Bukan Sekadar Bicara, FLS dan Duta Literasi MAN 1 Kota Gorontalo Kupas Tuntas Seni Pidato Berkelas d
GORONTALO – Perpustakaan At-Ta'lim MAN 1 Kota Gorontalo menjadi pusat pengembangan bakat komunikasi bagi generasi muda pada Sabtu, 4 April 2026. Melalui program bertajuk Gema Literasi, Forum Literasi Siswa (FLS) bersama Duta Literasi madrasah setempat sukses menyelenggarakan ajang inklusif yang terbuka bagi masyarakat umum guna mengasah kemahiran dalam berpidato.

Kegiatan ini menghadirkan jajaran pemateri berkualitas yang memberikan bimbingan intensif bagi para peserta yang ingin mempertajam kepercayaan diri di depan publik. Gema Literasi dikemas dalam dua rangkaian utama, yakni sesi PELITA (Penyaluran Literasi & Inovasi Terampil) yang membedah tuntas mengenai sistematika pidato yang runut dan efektif, serta sesi diskusi buku yang mengulas karya Andrea Hirata berjudul Guru Aini.
Kepala MAN 1 Kota Gorontalo, Karjianto, memberikan apresiasi tinggi terhadap terobosan yang diinisiasi oleh para siswanya tersebut. Menurutnya, penguasaan teknik pidato merupakan kompetensi penting yang harus dimiliki siswa sebagai calon pemimpin masa depan.

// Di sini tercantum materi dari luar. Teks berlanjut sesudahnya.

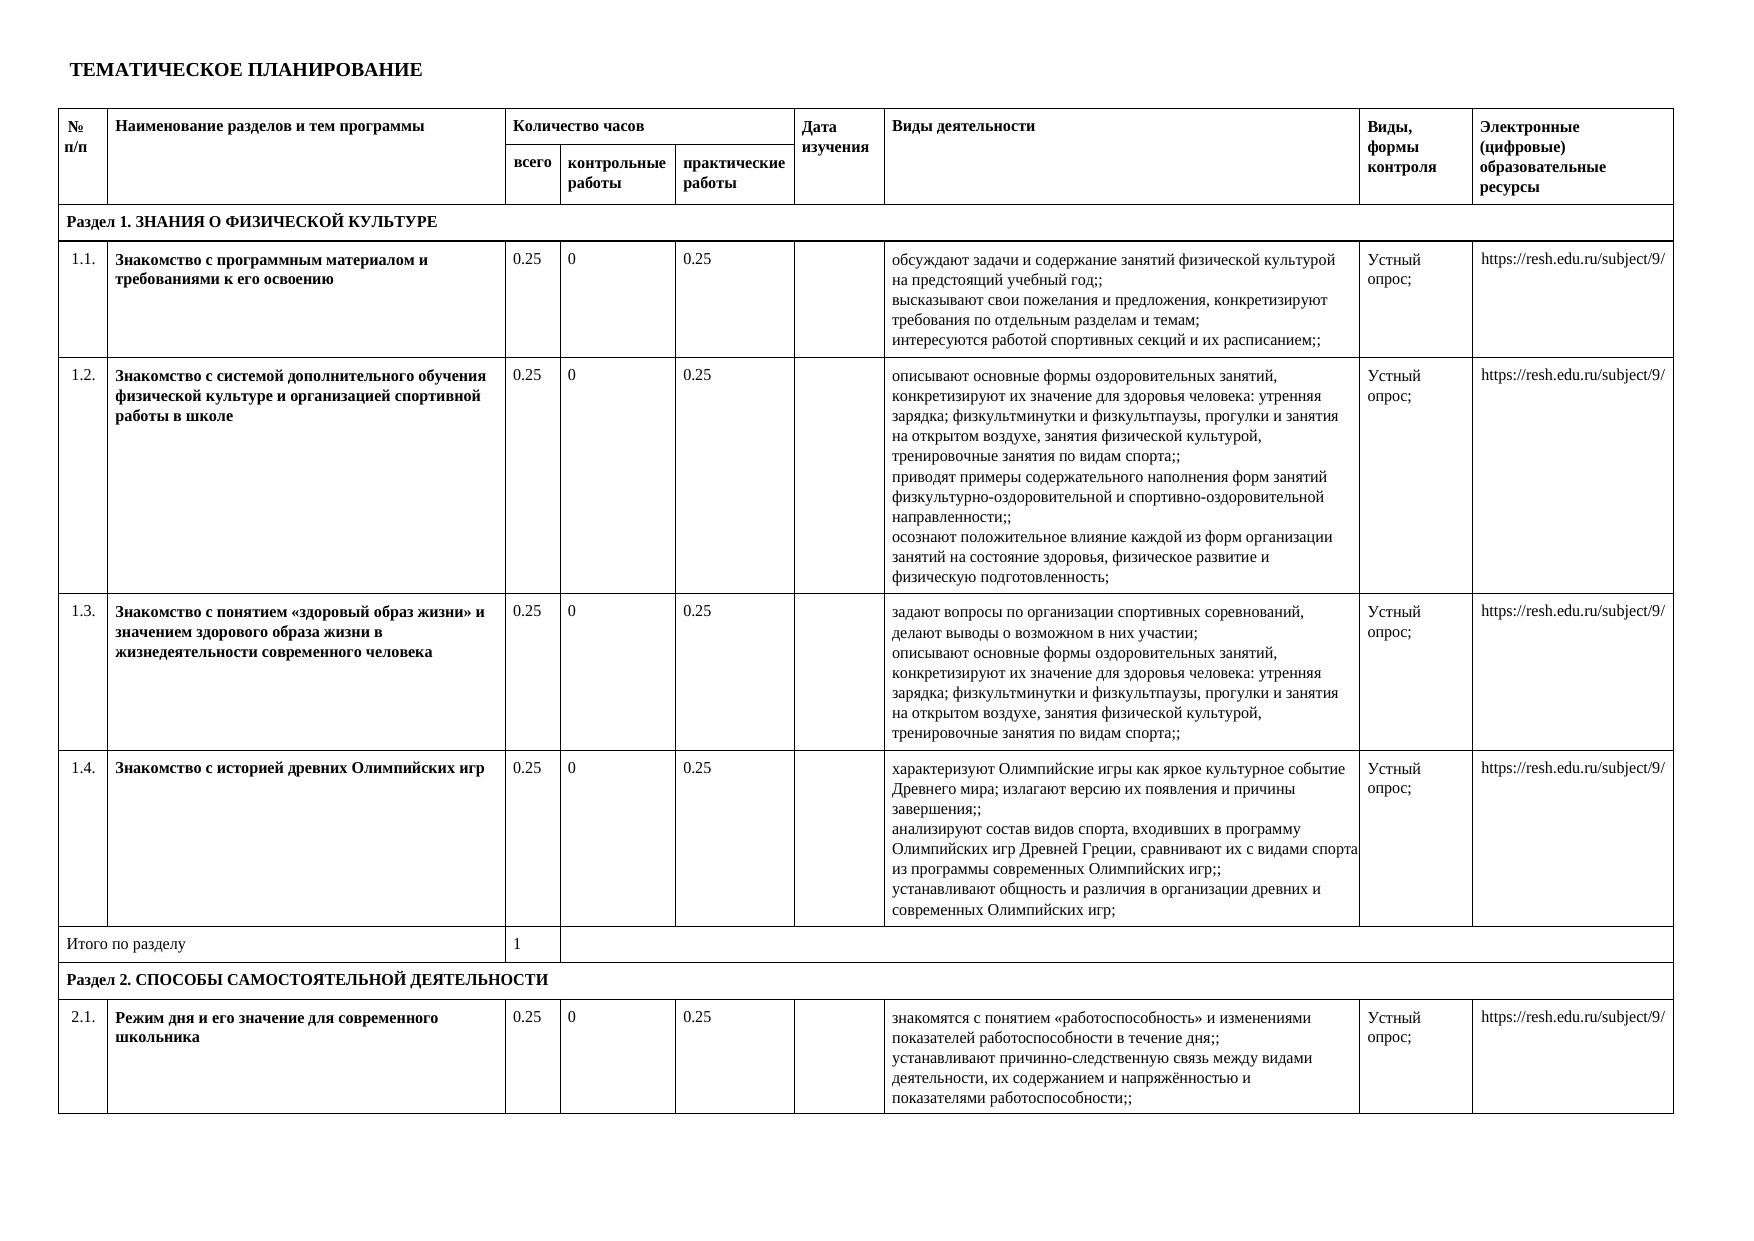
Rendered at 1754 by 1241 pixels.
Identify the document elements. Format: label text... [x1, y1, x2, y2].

table_cell https://resh.edu.ru/subject/9/ [1473, 1000, 1673, 1113]
table_header Наименование разделов и тем программы [108, 109, 505, 204]
table_cell знакомятся с понятием «работоспособность» и изменениями показателей работоспособности в течение дня;; устанавливают причинно-следственную связь между видами деятельности, их содержанием и напряжённостью и показателями работоспособности;; [885, 1000, 1359, 1113]
table_header Виды, формы контроля [1360, 109, 1472, 204]
table_header Электронные (цифровые) образовательные ресурсы [1473, 109, 1673, 204]
table_cell [795, 358, 884, 593]
table_cell 0.25 [676, 242, 794, 357]
table_cell 0 [561, 1000, 675, 1113]
table_cell 0.25 [676, 358, 794, 593]
table_cell Знакомство с программным материалом и требованиями к его освоению [108, 242, 505, 357]
table_cell 0.25 [506, 242, 560, 357]
table_cell 1 [506, 927, 560, 962]
table_cell Устный опрос; [1360, 751, 1472, 926]
table_cell [795, 751, 884, 926]
table_cell Знакомство с понятием «здоровый образ жизни» и значением здорового образа жизни в жизнедеятельности современного человека [108, 594, 505, 749]
table_cell https://resh.edu.ru/subject/9/ [1473, 242, 1673, 357]
table_header Виды деятельности [885, 109, 1359, 204]
table_cell всего [506, 145, 560, 204]
table_cell Устный опрос; [1360, 1000, 1472, 1113]
table_cell Знакомство с историей древних Олимпийских игр [108, 751, 505, 926]
table_cell [795, 242, 884, 357]
table_cell https://resh.edu.ru/subject/9/ [1473, 358, 1673, 593]
table_cell описывают основные формы оздоровительных занятий, конкретизируют их значение для здоровья человека: утренняя зарядка; физкультминутки и физкультпаузы, прогулки и занятия на открытом воздухе, занятия физической культурой, тренировочные занятия по видам спорта;; приводят примеры содержательного наполнения форм занятий физкультурно-оздоровительной и спортивно-оздоровительной направленности;; осознают положительное влияние каждой из форм организации занятий на состояние здоровья, физическое развитие и физическую подготовленность; [885, 358, 1359, 593]
table_cell 0.25 [676, 1000, 794, 1113]
table_cell 0 [561, 594, 675, 749]
table_cell 2.1. [59, 1000, 107, 1113]
table_cell Знакомство с системой дополнительного обучения физической культуре и организацией спортивной работы в школе [108, 358, 505, 593]
table_cell 0.25 [506, 358, 560, 593]
table_cell 1.4. [59, 751, 107, 926]
table_cell 1.1. [59, 242, 107, 357]
table_cell Раздел 1. ЗНАНИЯ О ФИЗИЧЕСКОЙ КУЛЬТУРЕ [59, 205, 1673, 240]
table_cell 0.25 [676, 751, 794, 926]
table_cell Итого по разделу [59, 927, 505, 962]
table_cell 1.2. [59, 358, 107, 593]
table_cell Устный опрос; [1360, 242, 1472, 357]
table_cell 0.25 [506, 594, 560, 749]
table_cell характеризуют Олимпийские игры как яркое культурное событие Древнего мира; излагают версию их появления и причины завершения;; анализируют состав видов спорта, входивших в программу Олимпийских игр Древней Греции, сравнивают их с видами спорта из программы современных Олимпийских игр;; устанавливают общность и различия в организации древних и современных Олимпийских игр; [885, 751, 1359, 926]
table_cell 0.25 [506, 1000, 560, 1113]
table_cell [561, 927, 1673, 962]
table_cell практические работы [676, 145, 794, 204]
table_cell Устный опрос; [1360, 358, 1472, 593]
table_cell 0 [561, 358, 675, 593]
table_cell Режим дня и его значение для современного школьника [108, 1000, 505, 1113]
text ТЕМАТИЧЕСКОЕ ПЛАНИРОВАНИЕ [69, 59, 1687, 81]
table_header Количество часов [506, 109, 794, 144]
table_cell 0.25 [506, 751, 560, 926]
table_cell 0 [561, 751, 675, 926]
table_cell 0.25 [676, 594, 794, 749]
table_cell Раздел 2. СПОСОБЫ САМОСТОЯТЕЛЬНОЙ ДЕЯТЕЛЬНОСТИ [59, 963, 1673, 998]
table_cell https://resh.edu.ru/subject/9/ [1473, 751, 1673, 926]
table_cell [795, 594, 884, 749]
table_cell обсуждают задачи и содержание занятий физической культурой на предстоящий учебный год;; высказывают свои пожелания и предложения, конкретизируют требования по отдельным разделам и темам; интересуются работой спортивных секций и их расписанием;; [885, 242, 1359, 357]
table_cell задают вопросы по организации спортивных соревнований, делают выводы о возможном в них участии; описывают основные формы оздоровительных занятий, конкретизируют их значение для здоровья человека: утренняя зарядка; физкультминутки и физкультпаузы, прогулки и занятия на открытом воздухе, занятия физической культурой, тренировочные занятия по видам спорта;; [885, 594, 1359, 749]
table_cell https://resh.edu.ru/subject/9/ [1473, 594, 1673, 749]
table_cell [795, 1000, 884, 1113]
table_header Дата изучения [795, 109, 884, 204]
table_cell контрольные работы [561, 145, 675, 204]
table_cell 0 [561, 242, 675, 357]
table_cell 1.3. [59, 594, 107, 749]
table_cell Устный опрос; [1360, 594, 1472, 749]
table_header № п/п [59, 109, 107, 204]
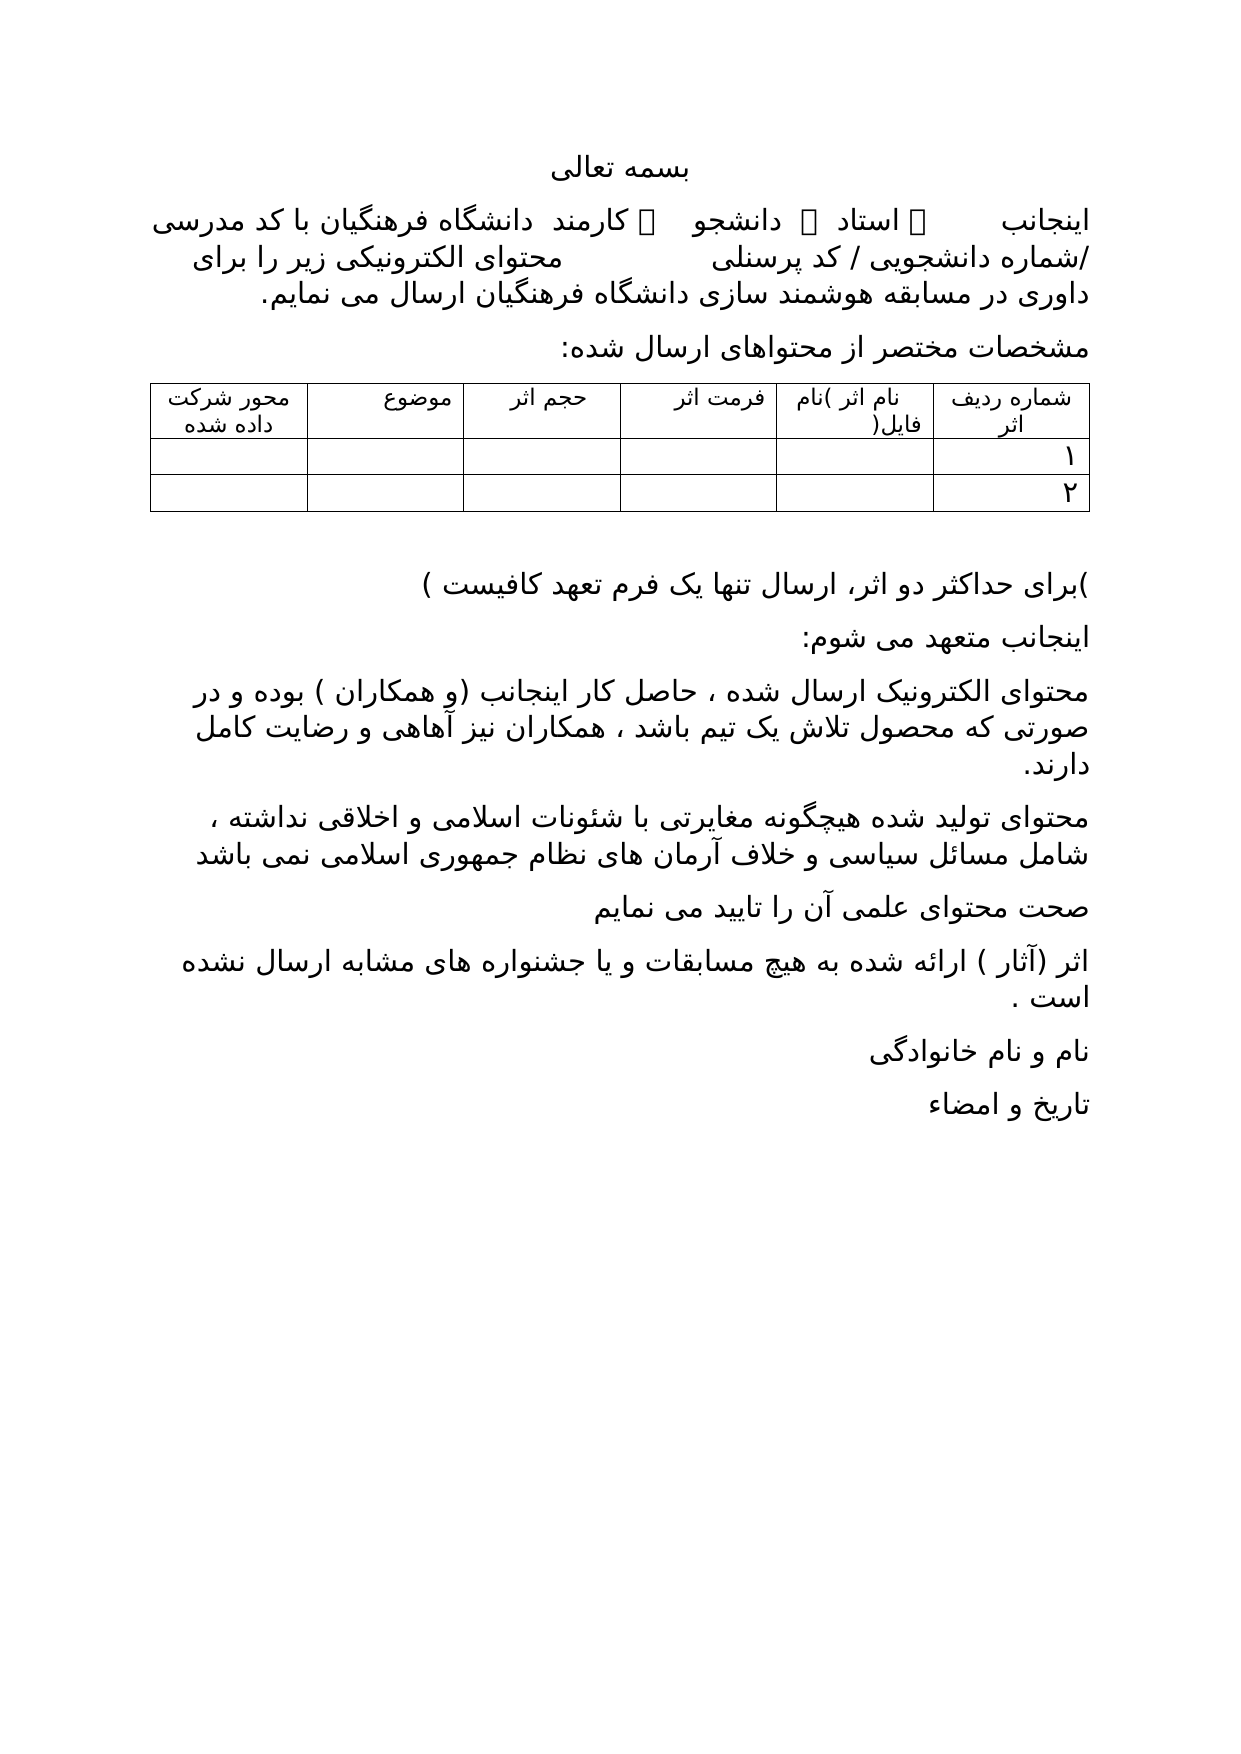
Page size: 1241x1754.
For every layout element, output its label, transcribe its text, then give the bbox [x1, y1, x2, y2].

text صحت محتوای علمی آن را تایید می نمایم [150, 891, 1090, 924]
text محتوای تولید شده هیچگونه مغایرتی با شئونات اسلامی و اخلاقی نداشته ، شامل مسائل سیاسی و خلاف آرمان های نظام جمهوری اسلامی نمی باشد [150, 801, 1090, 871]
table_cell [777, 439, 933, 474]
text اثر (آثار ) ارائه شده به هیچ مسابقات و یا جشنواره های مشابه ارسال نشده است . [150, 944, 1090, 1014]
table_cell [151, 439, 307, 474]
table_cell [777, 475, 933, 511]
text )برای حداکثر دو اثر، ارسال تنها یک فرم تعهد کافیست ) [150, 567, 1090, 601]
table_cell [621, 439, 776, 474]
text محتوای الکترونیک ارسال شده ، حاصل کار اینجانب (و همکاران ) بوده و در صورتی که محصول تلاش یک تیم باشد ، همکاران نیز آهاهی و رضایت کامل دارند. [150, 674, 1090, 781]
table_header نام اثر )نام فایل( [777, 384, 933, 438]
table_header حجم اثر [464, 384, 620, 438]
table_header شماره ردیف اثر [934, 384, 1089, 438]
table_cell [621, 475, 776, 511]
text بسمه تعالی [150, 150, 1090, 184]
table_cell [464, 475, 620, 511]
table_header فرمت اثر [621, 384, 776, 438]
text مشخصات مختصر از محتواهای ارسال شده: [150, 330, 1090, 364]
table_header موضوع [308, 384, 463, 438]
table_cell [308, 439, 463, 474]
text تاریخ و امضاء [150, 1087, 1090, 1121]
table_cell ۱ [934, 439, 1089, 474]
text اینجانب استاد دانشجو کارمند دانشگاه فرهنگیان با کد مدرسی /شماره دانشجویی / کد پرسنلی محتوای الکترونیکی زیر را برای داوری در مسابقه هوشمند سازی دانشگاه فرهنگیان ارسال می نمایم. [150, 203, 1090, 311]
table_header محور شرکت داده شده [151, 384, 307, 438]
table_cell ۲ [934, 475, 1089, 511]
table_cell [464, 439, 620, 474]
table_cell [308, 475, 463, 511]
text نام و نام خانوادگی [150, 1034, 1090, 1068]
text اینجانب متعهد می شوم: [150, 621, 1090, 654]
table_cell [151, 475, 307, 511]
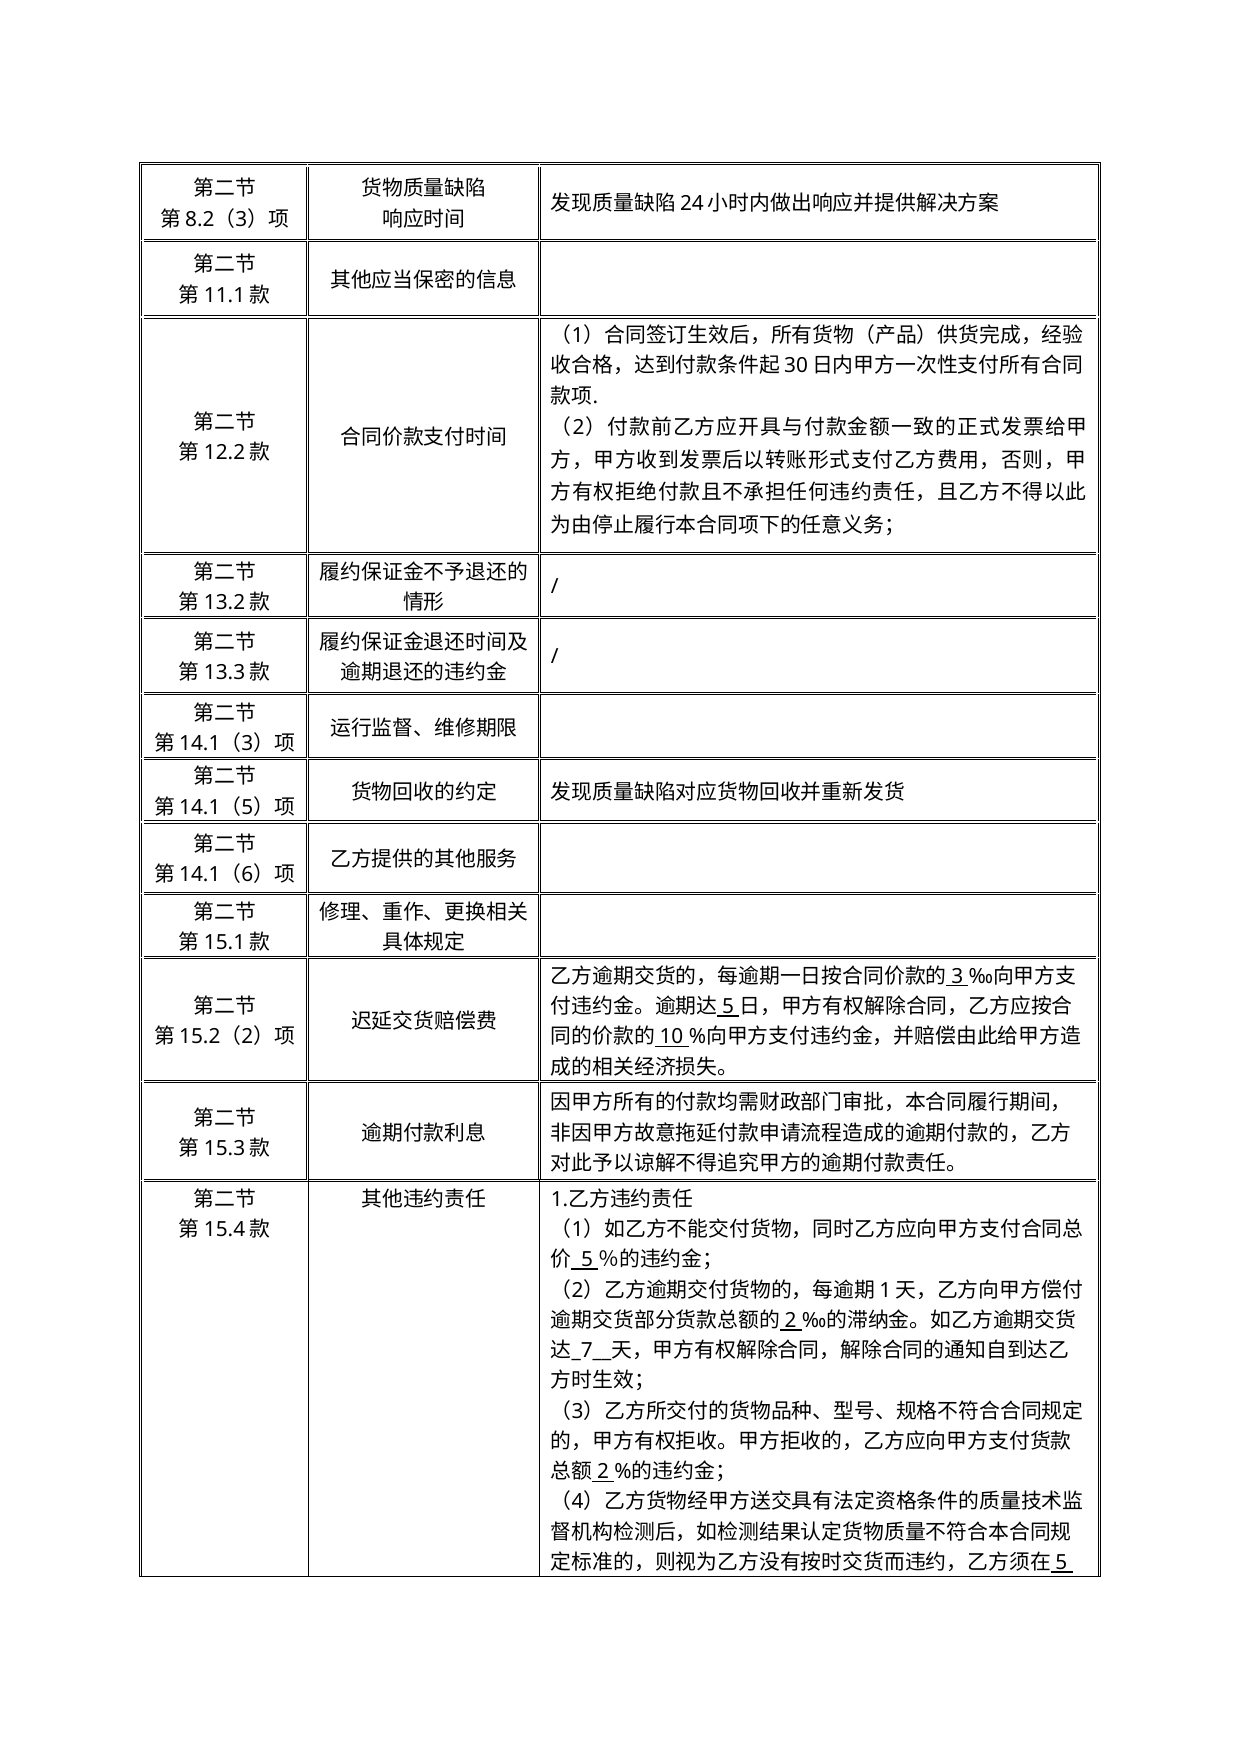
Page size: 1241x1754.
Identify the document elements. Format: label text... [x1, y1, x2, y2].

table_cell 修理、重作、更换相关具体规定 [309, 895, 538, 956]
table_cell 第二节 第14.1（5）项 [142, 757, 306, 820]
table_cell 履约保证金退还时间及逾期退还的违约金 [309, 619, 538, 692]
table_cell 第二节 第11.1款 [142, 239, 306, 315]
table_cell 第二节 第13.2款 [142, 552, 306, 616]
table_cell 逾期付款利息 [309, 1083, 538, 1179]
table_cell 运行监督、维修期限 [309, 695, 538, 757]
table_cell / [541, 616, 1098, 692]
table_cell / [541, 552, 1098, 616]
table_cell 第二节 第15.1款 [141, 892, 308, 956]
table_cell 第二节 第13.3款 [142, 616, 306, 692]
table_cell （1）合同签订生效后，所有货物（产品）供货完成，经验收合格，达到付款条件起30日内甲方一次性支付所有合同款项. （2）付款前乙方应开具与付款金额一致的正式发票给甲方，甲方收到发票后以转账形式支付乙方费用，否则，甲方有权拒绝付款且不承担任何违约责任，且乙方不得以此为由停止履行本合同项下的任意义务； [539, 315, 1099, 552]
table_cell 货物回收的约定 [309, 760, 538, 820]
table_cell 合同价款支付时间 [309, 319, 538, 552]
table_cell [539, 692, 1099, 757]
table_cell 第二节 第15.4款 [142, 1179, 308, 1576]
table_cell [540, 1179, 1098, 1576]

"Kami sangat mendukung Gema Literasi sebagai wadah aktualisasi diri. Kemampuan menyampaikan gagasan melalui pidato yang sistematis bukan sekadar keterampilan bicara, melainkan cerminan kedalaman berpikir. Dengan memahami struktur pidato yang benar dan mendalami literasi melalui diskusi buku, siswa sedang membangun pondasi intelektual yang kuat," ujar Karjianto.
Senada dengan hal tersebut, Pembina Forum Literasi Siswa, Megawaty Harun, yang turut mendampingi jalannya acara, menekankan pentingnya korelasi antara teknik berbicara dan penguasaan materi bacaan bagi seorang pembicara.

"Tujuan utama kami adalah memfasilitasi siapa saja yang ingin menguasai seni berpidato. Namun, pidato yang berbobot memerlukan wawasan yang luas. Itulah mengapa kami menyandingkan pelatihan sistematika pidato dengan diskusi buku Guru Aini. Kami ingin para peserta menyadari bahwa kemampuan pidato yang memukau selalu berakar dari kebiasaan membaca yang kuat," ungkap Megawaty.
Melalui sinergi antara pelatihan teknis dan bedah literatur ini, Gema Literasi diharapkan mampu menjadi pemantik bagi masyarakat umum, khususnya para pelajar di Gorontalo, untuk lebih percaya diri dalam menyampaikan pesan dan menjadikan buku sebagai referensi utama dalam setiap tutur kata.